When building new term templates in Microsoft Purview, review the following considerations:

  • Term templates are used to add custom attributes to glossary terms.
  • By default, Microsoft Purview offers several out-of-the-box term attributes such as Name, Nick Name, Status, Definition, Acronym, Resources, Related terms, Synonyms, Stewards, Experts, and Parent term, which are found in the "System Default" template.
  • Default attributes cannot be edited or deleted.
  • Custom attributes extend beyond default attributes, allowing the data curators to add more descriptive details to each term to completely describe the term in the organization.
  • As a reminder, Microsoft Purview stores only meta-data. Attributes should describe the meta-data; not the data itself.
  • Keep definition simple. If there are custom metrics or formulas these could easily be added as an attribute.
  • A term must include at least default attributes. When building new glossary terms if you use custom templates, other attributes that are included in the custom template are expected for the given term.

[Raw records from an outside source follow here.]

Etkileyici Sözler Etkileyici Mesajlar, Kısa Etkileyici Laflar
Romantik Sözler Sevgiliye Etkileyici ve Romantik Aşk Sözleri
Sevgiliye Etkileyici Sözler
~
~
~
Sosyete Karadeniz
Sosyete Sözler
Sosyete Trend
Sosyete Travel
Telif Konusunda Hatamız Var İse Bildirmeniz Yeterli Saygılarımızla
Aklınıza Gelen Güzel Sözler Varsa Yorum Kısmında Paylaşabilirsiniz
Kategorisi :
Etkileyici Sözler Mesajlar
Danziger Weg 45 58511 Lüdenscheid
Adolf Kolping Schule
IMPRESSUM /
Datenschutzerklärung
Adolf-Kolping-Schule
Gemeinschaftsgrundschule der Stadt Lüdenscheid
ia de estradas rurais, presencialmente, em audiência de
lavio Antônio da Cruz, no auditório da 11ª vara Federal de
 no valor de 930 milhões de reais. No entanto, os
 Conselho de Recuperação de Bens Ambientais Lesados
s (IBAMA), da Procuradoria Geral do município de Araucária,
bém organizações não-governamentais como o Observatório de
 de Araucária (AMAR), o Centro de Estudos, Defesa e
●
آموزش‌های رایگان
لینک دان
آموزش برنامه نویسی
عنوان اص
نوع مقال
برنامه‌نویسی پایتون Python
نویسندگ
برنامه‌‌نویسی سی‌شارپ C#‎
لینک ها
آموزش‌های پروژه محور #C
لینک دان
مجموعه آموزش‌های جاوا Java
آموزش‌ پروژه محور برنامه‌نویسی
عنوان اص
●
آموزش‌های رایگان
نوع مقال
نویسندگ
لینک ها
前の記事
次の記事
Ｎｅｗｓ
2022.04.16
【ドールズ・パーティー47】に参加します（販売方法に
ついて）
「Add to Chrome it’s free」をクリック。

Recommendations for importing glossary terms from term templates

  • Terms may be imported with the "System default" or custom template.
  • When importing terms, use the sample .CSV file to guide you. This can save hours of frustration.
  • When importing terms from a .CSV file, be sure that terms already existing in Microsoft Purview are intended to be updated. When using the import feature, Microsoft Purview will overwrite existing terms.
  • Before importing terms, test the import in a lab environment to ensure that no unexpected results occur, such as duplicate terms.
  • The email address for Stewards and Experts should be the primary address of the user from the Azure Active Directory group. Alternate email, user principal name and non-Azure Active Directory emails are not yet supported.
  • Glossary terms provide fours status: Draft, Approved, Expired, Alert. Draft is not officially implemented, Approved is official/stand/approved for production, Expired means should no longer be used, Alert need to pay more attention. For more information, see Create, import, and export glossary terms

Recommendations for exporting glossary terms

Exporting terms may be useful in Microsoft Purview account to account, Backup, or Disaster Recovery scenarios. Exporting terms in the Microsoft Purview governance portal must be done one term template at a time. Choosing terms from multiple templates will disable the "Export terms" button. As a best practice, using the "Term template" filter before bulk selecting will make the export process quick.

Glossary Management

Recommendations for assigning terms to assets

  • While classifications and sensitivity labels are applied to assets automatically by the system based on classification rules, glossary terms are not applied automatically.
  • Similar to classifications, glossary terms can be mapped to assets at the asset level or scheme level.
  • In Microsoft Purview, terms can be added to assets in different ways:
    • Manually, using the Microsoft Purview governance portal.
    • Using Bulk Edit mode to update up to 25 assets, using the Microsoft Purview governance portal.
    • Curated Code using the Atlas API.
  • Use Bulk Edit Mode when assigning terms manually. This feature allows a curator to assign glossary terms, owners, experts, classifications and certified in bulk based on selected items from a search result. Multiple searches can be chained by selecting objects in the results. The Bulk Edit will apply to all selected objects. Be sure to clear the selections after the bulk edit has been performed.
  • Other bulk edit operations can be performed by using the Atlas API. An example would be using the API to add descriptions or other custom properties to assets in bulk programmatically.